The following tests can be useful even when the glucose is not low.

  • Uric acid rises (to 5-12 mg/dl, typically) in several types of congenital metabolic disease (e.g., type I glycogenosis), especially those involving lactic acidosis. Similar levels can occur in diarrheal dehydration or acute renal failure.
  • Liver enzymes and ammonia rise with Reye's syndrome, sepsis, hepatitis, and some metabolic diseases.
  • Carnitine should be measured when a mitochondrial fatty acid oxidation disorder is suspected. Free carnitine levels in young, fasting children are usually above 30 μmol/L, but normal ranges vary by laboratory.
  • IGF-1 (insulin-like growth factor 1) is a good screen for growth hormone deficiency after early infancy.

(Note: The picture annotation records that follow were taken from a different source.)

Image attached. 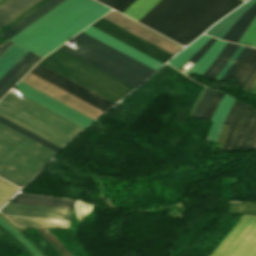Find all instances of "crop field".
Returning <instances> with one entry per match:
<instances>
[{
	"label": "crop field",
	"mask_w": 256,
	"mask_h": 256,
	"mask_svg": "<svg viewBox=\"0 0 256 256\" xmlns=\"http://www.w3.org/2000/svg\"><path fill=\"white\" fill-rule=\"evenodd\" d=\"M68 42L79 48H59L135 87L155 71L82 32ZM59 48L39 63L115 103L135 88Z\"/></svg>",
	"instance_id": "8a807250"
},
{
	"label": "crop field",
	"mask_w": 256,
	"mask_h": 256,
	"mask_svg": "<svg viewBox=\"0 0 256 256\" xmlns=\"http://www.w3.org/2000/svg\"><path fill=\"white\" fill-rule=\"evenodd\" d=\"M242 0H160L138 22L188 44Z\"/></svg>",
	"instance_id": "ac0d7876"
},
{
	"label": "crop field",
	"mask_w": 256,
	"mask_h": 256,
	"mask_svg": "<svg viewBox=\"0 0 256 256\" xmlns=\"http://www.w3.org/2000/svg\"><path fill=\"white\" fill-rule=\"evenodd\" d=\"M56 153L0 123V177L7 181L26 185Z\"/></svg>",
	"instance_id": "34b2d1b8"
},
{
	"label": "crop field",
	"mask_w": 256,
	"mask_h": 256,
	"mask_svg": "<svg viewBox=\"0 0 256 256\" xmlns=\"http://www.w3.org/2000/svg\"><path fill=\"white\" fill-rule=\"evenodd\" d=\"M99 6L90 0H65L11 40L35 52Z\"/></svg>",
	"instance_id": "412701ff"
},
{
	"label": "crop field",
	"mask_w": 256,
	"mask_h": 256,
	"mask_svg": "<svg viewBox=\"0 0 256 256\" xmlns=\"http://www.w3.org/2000/svg\"><path fill=\"white\" fill-rule=\"evenodd\" d=\"M224 124L231 125L222 151H256V110L235 100Z\"/></svg>",
	"instance_id": "f4fd0767"
},
{
	"label": "crop field",
	"mask_w": 256,
	"mask_h": 256,
	"mask_svg": "<svg viewBox=\"0 0 256 256\" xmlns=\"http://www.w3.org/2000/svg\"><path fill=\"white\" fill-rule=\"evenodd\" d=\"M208 256H256V217L242 215Z\"/></svg>",
	"instance_id": "dd49c442"
},
{
	"label": "crop field",
	"mask_w": 256,
	"mask_h": 256,
	"mask_svg": "<svg viewBox=\"0 0 256 256\" xmlns=\"http://www.w3.org/2000/svg\"><path fill=\"white\" fill-rule=\"evenodd\" d=\"M30 73L104 111L115 104L39 63Z\"/></svg>",
	"instance_id": "e52e79f7"
},
{
	"label": "crop field",
	"mask_w": 256,
	"mask_h": 256,
	"mask_svg": "<svg viewBox=\"0 0 256 256\" xmlns=\"http://www.w3.org/2000/svg\"><path fill=\"white\" fill-rule=\"evenodd\" d=\"M103 18V17H102ZM99 19L97 22H95L93 27L115 37L116 39L138 49L139 51L161 61L166 62L169 58H171L173 55L155 47L154 45L138 38L137 36L119 28L118 26L104 20Z\"/></svg>",
	"instance_id": "d8731c3e"
},
{
	"label": "crop field",
	"mask_w": 256,
	"mask_h": 256,
	"mask_svg": "<svg viewBox=\"0 0 256 256\" xmlns=\"http://www.w3.org/2000/svg\"><path fill=\"white\" fill-rule=\"evenodd\" d=\"M29 73L21 80L22 82L36 88L37 90L64 103L65 105L77 110L78 112L90 117L93 120L103 113L102 111L50 85L49 83L31 75L32 73L31 74Z\"/></svg>",
	"instance_id": "5a996713"
},
{
	"label": "crop field",
	"mask_w": 256,
	"mask_h": 256,
	"mask_svg": "<svg viewBox=\"0 0 256 256\" xmlns=\"http://www.w3.org/2000/svg\"><path fill=\"white\" fill-rule=\"evenodd\" d=\"M103 18L141 37L142 39L158 46L159 48L173 55L182 48V46L160 36L159 34L139 25L138 23L116 12H110L107 15H105Z\"/></svg>",
	"instance_id": "3316defc"
},
{
	"label": "crop field",
	"mask_w": 256,
	"mask_h": 256,
	"mask_svg": "<svg viewBox=\"0 0 256 256\" xmlns=\"http://www.w3.org/2000/svg\"><path fill=\"white\" fill-rule=\"evenodd\" d=\"M1 101L19 109L20 111L72 138L81 131L9 92Z\"/></svg>",
	"instance_id": "28ad6ade"
},
{
	"label": "crop field",
	"mask_w": 256,
	"mask_h": 256,
	"mask_svg": "<svg viewBox=\"0 0 256 256\" xmlns=\"http://www.w3.org/2000/svg\"><path fill=\"white\" fill-rule=\"evenodd\" d=\"M14 88L23 92L24 93L23 96L53 110L54 112L84 127L93 121L20 82Z\"/></svg>",
	"instance_id": "d1516ede"
},
{
	"label": "crop field",
	"mask_w": 256,
	"mask_h": 256,
	"mask_svg": "<svg viewBox=\"0 0 256 256\" xmlns=\"http://www.w3.org/2000/svg\"><path fill=\"white\" fill-rule=\"evenodd\" d=\"M3 214L70 220L73 209L8 203Z\"/></svg>",
	"instance_id": "22f410ed"
},
{
	"label": "crop field",
	"mask_w": 256,
	"mask_h": 256,
	"mask_svg": "<svg viewBox=\"0 0 256 256\" xmlns=\"http://www.w3.org/2000/svg\"><path fill=\"white\" fill-rule=\"evenodd\" d=\"M82 32L100 40L101 42L119 50L120 52L136 59L137 61L155 70L163 64L91 26L86 28Z\"/></svg>",
	"instance_id": "cbeb9de0"
},
{
	"label": "crop field",
	"mask_w": 256,
	"mask_h": 256,
	"mask_svg": "<svg viewBox=\"0 0 256 256\" xmlns=\"http://www.w3.org/2000/svg\"><path fill=\"white\" fill-rule=\"evenodd\" d=\"M108 10L110 9L102 5L97 10L89 14L87 17L79 21L77 24L69 28L67 31L59 35L57 38L49 42L47 45H45L35 53L41 56L46 55L48 52L56 48L58 45L66 41L68 38L76 34L78 31L86 27L88 24H90L91 22L96 20L98 17L106 13Z\"/></svg>",
	"instance_id": "5142ce71"
},
{
	"label": "crop field",
	"mask_w": 256,
	"mask_h": 256,
	"mask_svg": "<svg viewBox=\"0 0 256 256\" xmlns=\"http://www.w3.org/2000/svg\"><path fill=\"white\" fill-rule=\"evenodd\" d=\"M63 0H49L47 3L36 9L34 12L20 20L18 23L7 29L5 32H3L1 35L12 38L14 35L19 33L21 30L26 28L28 25L33 23L35 20L40 18L42 15H44L46 12L51 10L53 7L58 5Z\"/></svg>",
	"instance_id": "d9b57169"
},
{
	"label": "crop field",
	"mask_w": 256,
	"mask_h": 256,
	"mask_svg": "<svg viewBox=\"0 0 256 256\" xmlns=\"http://www.w3.org/2000/svg\"><path fill=\"white\" fill-rule=\"evenodd\" d=\"M39 0H8L0 6V28Z\"/></svg>",
	"instance_id": "733c2abd"
},
{
	"label": "crop field",
	"mask_w": 256,
	"mask_h": 256,
	"mask_svg": "<svg viewBox=\"0 0 256 256\" xmlns=\"http://www.w3.org/2000/svg\"><path fill=\"white\" fill-rule=\"evenodd\" d=\"M16 226L69 228L70 221L5 215Z\"/></svg>",
	"instance_id": "4a817a6b"
},
{
	"label": "crop field",
	"mask_w": 256,
	"mask_h": 256,
	"mask_svg": "<svg viewBox=\"0 0 256 256\" xmlns=\"http://www.w3.org/2000/svg\"><path fill=\"white\" fill-rule=\"evenodd\" d=\"M256 70V49L252 48L249 54L237 67L235 72L232 74V78L235 79L239 85L238 88L242 89L248 79Z\"/></svg>",
	"instance_id": "bc2a9ffb"
},
{
	"label": "crop field",
	"mask_w": 256,
	"mask_h": 256,
	"mask_svg": "<svg viewBox=\"0 0 256 256\" xmlns=\"http://www.w3.org/2000/svg\"><path fill=\"white\" fill-rule=\"evenodd\" d=\"M10 202L73 208L75 201L17 194Z\"/></svg>",
	"instance_id": "214f88e0"
},
{
	"label": "crop field",
	"mask_w": 256,
	"mask_h": 256,
	"mask_svg": "<svg viewBox=\"0 0 256 256\" xmlns=\"http://www.w3.org/2000/svg\"><path fill=\"white\" fill-rule=\"evenodd\" d=\"M234 99L230 98L227 95H224L219 105L217 106L211 120L214 121L210 132L208 134V139L217 140L220 129L222 127V123L232 105Z\"/></svg>",
	"instance_id": "92a150f3"
},
{
	"label": "crop field",
	"mask_w": 256,
	"mask_h": 256,
	"mask_svg": "<svg viewBox=\"0 0 256 256\" xmlns=\"http://www.w3.org/2000/svg\"><path fill=\"white\" fill-rule=\"evenodd\" d=\"M225 44L226 42L216 39L205 55L203 54L204 56L191 69L185 72V74L188 76L192 73L201 75L214 62Z\"/></svg>",
	"instance_id": "dafd665d"
},
{
	"label": "crop field",
	"mask_w": 256,
	"mask_h": 256,
	"mask_svg": "<svg viewBox=\"0 0 256 256\" xmlns=\"http://www.w3.org/2000/svg\"><path fill=\"white\" fill-rule=\"evenodd\" d=\"M256 3V2H255ZM256 16V4H254L251 8H249L232 26V28L225 34L222 38L223 40L234 41L237 43L239 38L247 29L250 22Z\"/></svg>",
	"instance_id": "00972430"
},
{
	"label": "crop field",
	"mask_w": 256,
	"mask_h": 256,
	"mask_svg": "<svg viewBox=\"0 0 256 256\" xmlns=\"http://www.w3.org/2000/svg\"><path fill=\"white\" fill-rule=\"evenodd\" d=\"M256 0H250L246 4H244L242 7L237 9L235 12H233L231 15L226 17L221 22L217 23L213 28H211L206 34L216 36L218 38H222V36L226 33V31L231 27V25L235 22V20L244 13L249 7H251Z\"/></svg>",
	"instance_id": "a9b5d70f"
},
{
	"label": "crop field",
	"mask_w": 256,
	"mask_h": 256,
	"mask_svg": "<svg viewBox=\"0 0 256 256\" xmlns=\"http://www.w3.org/2000/svg\"><path fill=\"white\" fill-rule=\"evenodd\" d=\"M238 47L237 44L228 43L225 45L224 49L212 64V66L202 74V76L214 79L216 75L221 71V69L225 66L228 62L236 48Z\"/></svg>",
	"instance_id": "4177f3b9"
},
{
	"label": "crop field",
	"mask_w": 256,
	"mask_h": 256,
	"mask_svg": "<svg viewBox=\"0 0 256 256\" xmlns=\"http://www.w3.org/2000/svg\"><path fill=\"white\" fill-rule=\"evenodd\" d=\"M27 52V50L13 44L0 57V78Z\"/></svg>",
	"instance_id": "730fd06b"
},
{
	"label": "crop field",
	"mask_w": 256,
	"mask_h": 256,
	"mask_svg": "<svg viewBox=\"0 0 256 256\" xmlns=\"http://www.w3.org/2000/svg\"><path fill=\"white\" fill-rule=\"evenodd\" d=\"M210 37L202 35L198 40L185 48L180 52L174 59H172L169 64L174 68L181 66L188 58H190L198 49H200Z\"/></svg>",
	"instance_id": "eef30255"
},
{
	"label": "crop field",
	"mask_w": 256,
	"mask_h": 256,
	"mask_svg": "<svg viewBox=\"0 0 256 256\" xmlns=\"http://www.w3.org/2000/svg\"><path fill=\"white\" fill-rule=\"evenodd\" d=\"M159 0H136L129 6L123 14L139 20L145 13H147Z\"/></svg>",
	"instance_id": "ae1a2a85"
},
{
	"label": "crop field",
	"mask_w": 256,
	"mask_h": 256,
	"mask_svg": "<svg viewBox=\"0 0 256 256\" xmlns=\"http://www.w3.org/2000/svg\"><path fill=\"white\" fill-rule=\"evenodd\" d=\"M0 111L8 114L9 116H11V117L21 121L22 123H24V124L34 128V129H36L37 131H39V132L49 136L50 138H52V139H54V140H56V141H58V142H60V143H62L64 145L69 142V141H67V140H65V139H63V138H61V137L51 133L50 131H48V130H46V129H44V128L36 125V124H34L33 122H31V121H29V120H27V119H25V118L15 114L14 112H12V111H10V110L2 107V106H0Z\"/></svg>",
	"instance_id": "d3111659"
},
{
	"label": "crop field",
	"mask_w": 256,
	"mask_h": 256,
	"mask_svg": "<svg viewBox=\"0 0 256 256\" xmlns=\"http://www.w3.org/2000/svg\"><path fill=\"white\" fill-rule=\"evenodd\" d=\"M40 59V57L35 55L17 74H15L0 89V98L4 96Z\"/></svg>",
	"instance_id": "750c4746"
},
{
	"label": "crop field",
	"mask_w": 256,
	"mask_h": 256,
	"mask_svg": "<svg viewBox=\"0 0 256 256\" xmlns=\"http://www.w3.org/2000/svg\"><path fill=\"white\" fill-rule=\"evenodd\" d=\"M0 122L4 123L5 125H7V126L13 128L15 130L21 132L22 134H24V135H26V136H28V137H30V138L40 142L41 144H43V145H45V146H47V147H49V148H51V149H53V150H55L57 152L61 149V148H59V147H57V146H55V145H53V144L43 140L42 138H40V137H38V136H36V135L26 131L25 129H23V128H21V127L15 125L13 123L7 121L6 119H4L2 117H0Z\"/></svg>",
	"instance_id": "bd1437ed"
},
{
	"label": "crop field",
	"mask_w": 256,
	"mask_h": 256,
	"mask_svg": "<svg viewBox=\"0 0 256 256\" xmlns=\"http://www.w3.org/2000/svg\"><path fill=\"white\" fill-rule=\"evenodd\" d=\"M35 54L27 52L1 79L0 88L18 72Z\"/></svg>",
	"instance_id": "1d83c4d3"
},
{
	"label": "crop field",
	"mask_w": 256,
	"mask_h": 256,
	"mask_svg": "<svg viewBox=\"0 0 256 256\" xmlns=\"http://www.w3.org/2000/svg\"><path fill=\"white\" fill-rule=\"evenodd\" d=\"M19 188L0 179V206L5 203Z\"/></svg>",
	"instance_id": "120bbe31"
},
{
	"label": "crop field",
	"mask_w": 256,
	"mask_h": 256,
	"mask_svg": "<svg viewBox=\"0 0 256 256\" xmlns=\"http://www.w3.org/2000/svg\"><path fill=\"white\" fill-rule=\"evenodd\" d=\"M0 225L4 227L7 231H9L12 235H14L17 239H19L31 252L34 256H41L34 247L18 232H16L12 227H10L4 220L0 218Z\"/></svg>",
	"instance_id": "d32e631a"
},
{
	"label": "crop field",
	"mask_w": 256,
	"mask_h": 256,
	"mask_svg": "<svg viewBox=\"0 0 256 256\" xmlns=\"http://www.w3.org/2000/svg\"><path fill=\"white\" fill-rule=\"evenodd\" d=\"M215 93H216L215 91H210V90L206 89L205 93L201 97V99H200V101H199V103H198V105L195 109V111L198 109L197 112L195 113V111H194V113H195L194 116H198V117L201 118V116H202L204 110L206 109L209 101L212 99V97L215 95Z\"/></svg>",
	"instance_id": "5866460e"
},
{
	"label": "crop field",
	"mask_w": 256,
	"mask_h": 256,
	"mask_svg": "<svg viewBox=\"0 0 256 256\" xmlns=\"http://www.w3.org/2000/svg\"><path fill=\"white\" fill-rule=\"evenodd\" d=\"M0 105H2V106H4V107H6V108H8V109H10V110H12V111H14V112H16L17 114H19V115H21V116H23V117H25V118H27V119L33 121L34 123H36V124H38V125H40V126L46 128V129L52 131L53 133H55V134H57V135H59V136L65 138V139H67V140H69V141L72 139V138H70V137H68V136H66V135H64V134H62V133H60V132L54 130L53 128H51V127H49V126H47V125H45V124H43V123L37 121L36 119H34V118H32V117H30V116H28V115H26V114H24V113L18 111L17 109H15V108H13V107H11V106H9V105H7V104L1 102V101H0Z\"/></svg>",
	"instance_id": "028f5c9d"
},
{
	"label": "crop field",
	"mask_w": 256,
	"mask_h": 256,
	"mask_svg": "<svg viewBox=\"0 0 256 256\" xmlns=\"http://www.w3.org/2000/svg\"><path fill=\"white\" fill-rule=\"evenodd\" d=\"M255 38H256V17L251 22L250 26L248 27V29L246 30V32L243 34V36L241 37V39L239 41L252 44V42L255 40ZM240 42H238V43L250 46L249 44H244V43H240Z\"/></svg>",
	"instance_id": "e1f06a70"
},
{
	"label": "crop field",
	"mask_w": 256,
	"mask_h": 256,
	"mask_svg": "<svg viewBox=\"0 0 256 256\" xmlns=\"http://www.w3.org/2000/svg\"><path fill=\"white\" fill-rule=\"evenodd\" d=\"M0 116H2V117H4V118L8 119L9 121H11V122H13V123H15V124H17V125H19V126L25 128L26 130H28V131H30V132H32V133H34V134H36V135H38V136L44 138L45 140H47V141H49V142H51V143H53V144H55V145H57V146H59V147H61V148L64 146V145H62V144H60V143H58V142H56V141L50 139L49 137H47V136H45V135H43V134L37 132L36 130H34V129H32V128H30V127H28V126L22 124L21 122H19V121L13 119V118H11V117H9L8 115H6V114H4V113H2V112H0Z\"/></svg>",
	"instance_id": "0bd39190"
},
{
	"label": "crop field",
	"mask_w": 256,
	"mask_h": 256,
	"mask_svg": "<svg viewBox=\"0 0 256 256\" xmlns=\"http://www.w3.org/2000/svg\"><path fill=\"white\" fill-rule=\"evenodd\" d=\"M251 48L245 46L239 57L234 61V63L229 67V69L226 71L224 76L221 78V80L226 81L230 75L233 73L235 68L239 65V63L244 59V57L247 55V53L250 51Z\"/></svg>",
	"instance_id": "b80d0937"
},
{
	"label": "crop field",
	"mask_w": 256,
	"mask_h": 256,
	"mask_svg": "<svg viewBox=\"0 0 256 256\" xmlns=\"http://www.w3.org/2000/svg\"><path fill=\"white\" fill-rule=\"evenodd\" d=\"M48 0H41L38 3H36L35 5H33L31 8H29L28 10H26L24 13H22L21 15H19L18 17H16L14 20H12L11 22H9L7 25H5L4 27H2L0 29V33H2L3 31H5L7 28H9L10 26H12L13 24H15L16 22H18L20 19H22L23 17H25L26 15H28L29 13H31L33 10H35L36 8H38L39 6H41L42 4H44L45 2H47Z\"/></svg>",
	"instance_id": "c035e120"
},
{
	"label": "crop field",
	"mask_w": 256,
	"mask_h": 256,
	"mask_svg": "<svg viewBox=\"0 0 256 256\" xmlns=\"http://www.w3.org/2000/svg\"><path fill=\"white\" fill-rule=\"evenodd\" d=\"M225 95V94H224ZM223 93L217 92L216 95L213 97V99L211 100L203 118L204 119H208L210 120L217 104L219 103L220 99L222 98ZM222 100V99H221ZM219 105V104H218Z\"/></svg>",
	"instance_id": "c21b1889"
},
{
	"label": "crop field",
	"mask_w": 256,
	"mask_h": 256,
	"mask_svg": "<svg viewBox=\"0 0 256 256\" xmlns=\"http://www.w3.org/2000/svg\"><path fill=\"white\" fill-rule=\"evenodd\" d=\"M135 0H112L108 6L114 8L119 12H123L129 5H131Z\"/></svg>",
	"instance_id": "03da06ac"
},
{
	"label": "crop field",
	"mask_w": 256,
	"mask_h": 256,
	"mask_svg": "<svg viewBox=\"0 0 256 256\" xmlns=\"http://www.w3.org/2000/svg\"><path fill=\"white\" fill-rule=\"evenodd\" d=\"M0 232L6 236L8 239H10L14 244H16L27 256H33L30 251L14 236H12L10 233H8L4 228L0 226Z\"/></svg>",
	"instance_id": "b54c1fbb"
},
{
	"label": "crop field",
	"mask_w": 256,
	"mask_h": 256,
	"mask_svg": "<svg viewBox=\"0 0 256 256\" xmlns=\"http://www.w3.org/2000/svg\"><path fill=\"white\" fill-rule=\"evenodd\" d=\"M9 92H11V91H9ZM11 93H13V92H11ZM13 94H15V93H13ZM15 95H16V94H15ZM17 96H18V95H17ZM19 97H20V96H19ZM21 98H23L24 100H26V101H28V102H30V103H32V104L38 106L39 108H41V109H43V110H45V111L51 113L52 115H54V116H56V117H58V118H60V119H62V120H64V121H66L67 123H69V124H71V125H73V126L79 128V129H81V130L84 128V127H82V126H80V125H78V124H76V123H74V122H72V121H70V120H68V119H66V118H64V117H62V116L56 114V113H54L53 111H51V110H49V109H47V108H45V107H43V106H41V105H39V104H37V103H35V102H33V101H31V100H29V99L23 97V96H21Z\"/></svg>",
	"instance_id": "5d738f31"
},
{
	"label": "crop field",
	"mask_w": 256,
	"mask_h": 256,
	"mask_svg": "<svg viewBox=\"0 0 256 256\" xmlns=\"http://www.w3.org/2000/svg\"><path fill=\"white\" fill-rule=\"evenodd\" d=\"M214 38H211L200 50H198L189 60L192 62H196L198 59H200L203 54L207 51V49L211 46V44L214 42Z\"/></svg>",
	"instance_id": "d23c7cc5"
},
{
	"label": "crop field",
	"mask_w": 256,
	"mask_h": 256,
	"mask_svg": "<svg viewBox=\"0 0 256 256\" xmlns=\"http://www.w3.org/2000/svg\"><path fill=\"white\" fill-rule=\"evenodd\" d=\"M241 213L256 215V203H241Z\"/></svg>",
	"instance_id": "425ffa30"
},
{
	"label": "crop field",
	"mask_w": 256,
	"mask_h": 256,
	"mask_svg": "<svg viewBox=\"0 0 256 256\" xmlns=\"http://www.w3.org/2000/svg\"><path fill=\"white\" fill-rule=\"evenodd\" d=\"M244 48V46L239 45V47L237 48V50L235 51V53L233 54V56L231 57V59L229 60V62L227 63V65L223 68V70L218 74V76L216 77V79H220L221 76L224 74V72L227 70V68L233 63V61L238 57V55L240 54V52L242 51V49Z\"/></svg>",
	"instance_id": "25e5ab78"
},
{
	"label": "crop field",
	"mask_w": 256,
	"mask_h": 256,
	"mask_svg": "<svg viewBox=\"0 0 256 256\" xmlns=\"http://www.w3.org/2000/svg\"><path fill=\"white\" fill-rule=\"evenodd\" d=\"M13 44L11 41H7L0 47V56Z\"/></svg>",
	"instance_id": "73cf0c24"
},
{
	"label": "crop field",
	"mask_w": 256,
	"mask_h": 256,
	"mask_svg": "<svg viewBox=\"0 0 256 256\" xmlns=\"http://www.w3.org/2000/svg\"><path fill=\"white\" fill-rule=\"evenodd\" d=\"M98 1H100V2H102V3L107 5L111 0H98Z\"/></svg>",
	"instance_id": "89e229c0"
},
{
	"label": "crop field",
	"mask_w": 256,
	"mask_h": 256,
	"mask_svg": "<svg viewBox=\"0 0 256 256\" xmlns=\"http://www.w3.org/2000/svg\"><path fill=\"white\" fill-rule=\"evenodd\" d=\"M256 80L254 81V83L252 84V86L250 87V89L248 90V93H250V91L252 90L253 86L255 85Z\"/></svg>",
	"instance_id": "1f2cbd36"
},
{
	"label": "crop field",
	"mask_w": 256,
	"mask_h": 256,
	"mask_svg": "<svg viewBox=\"0 0 256 256\" xmlns=\"http://www.w3.org/2000/svg\"><path fill=\"white\" fill-rule=\"evenodd\" d=\"M252 46H253V47H256V40H255V42L252 44Z\"/></svg>",
	"instance_id": "dbb93151"
},
{
	"label": "crop field",
	"mask_w": 256,
	"mask_h": 256,
	"mask_svg": "<svg viewBox=\"0 0 256 256\" xmlns=\"http://www.w3.org/2000/svg\"><path fill=\"white\" fill-rule=\"evenodd\" d=\"M6 0H0V5L3 3V2H5Z\"/></svg>",
	"instance_id": "0fb4a251"
},
{
	"label": "crop field",
	"mask_w": 256,
	"mask_h": 256,
	"mask_svg": "<svg viewBox=\"0 0 256 256\" xmlns=\"http://www.w3.org/2000/svg\"><path fill=\"white\" fill-rule=\"evenodd\" d=\"M73 256V255H72Z\"/></svg>",
	"instance_id": "1d79db26"
}]
</instances>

Low levels (especially under 20 ng/ml) are consistent with growth hormone deficiency, but also with undernutrition.
  • IGF-2 (insulin-like growth factor 2 or II) is useful in only two suspected diagnoses. Levels are low in severe growth hormone deficiency (usually below 200 ng/ml). Mild elevations of IGF-2 (above 300) have been found in a few cases of solid tumor hypoglycemia, mainly in adults; it was suspected that IGF-2 was cross-reacting with insulin receptors.
  • Urine organic acids are abnormal in a variety of congenital metabolic diseases. Dicarboxylic acids is suggestive of mitochondrial oxidation defects, whereas ketoacids occur with ordinary ketotic hypoglycemia as well as other conditions involving poor food intake and stress. Urine amino acids are rarely useful in the work-up of hypoglycemia.
  • Insulin antibodies (of several types) occur mainly in three situations: in the prodromal phase and for several years after diagnosis of type 1 diabetes; after repeated injection of exogenous insulin; and in the rare syndrome of insulin autoimmunity, in which the antibodies alter endogenous insulin kinetics, causing sporadic episodes of insulin-induced hypoglycemia.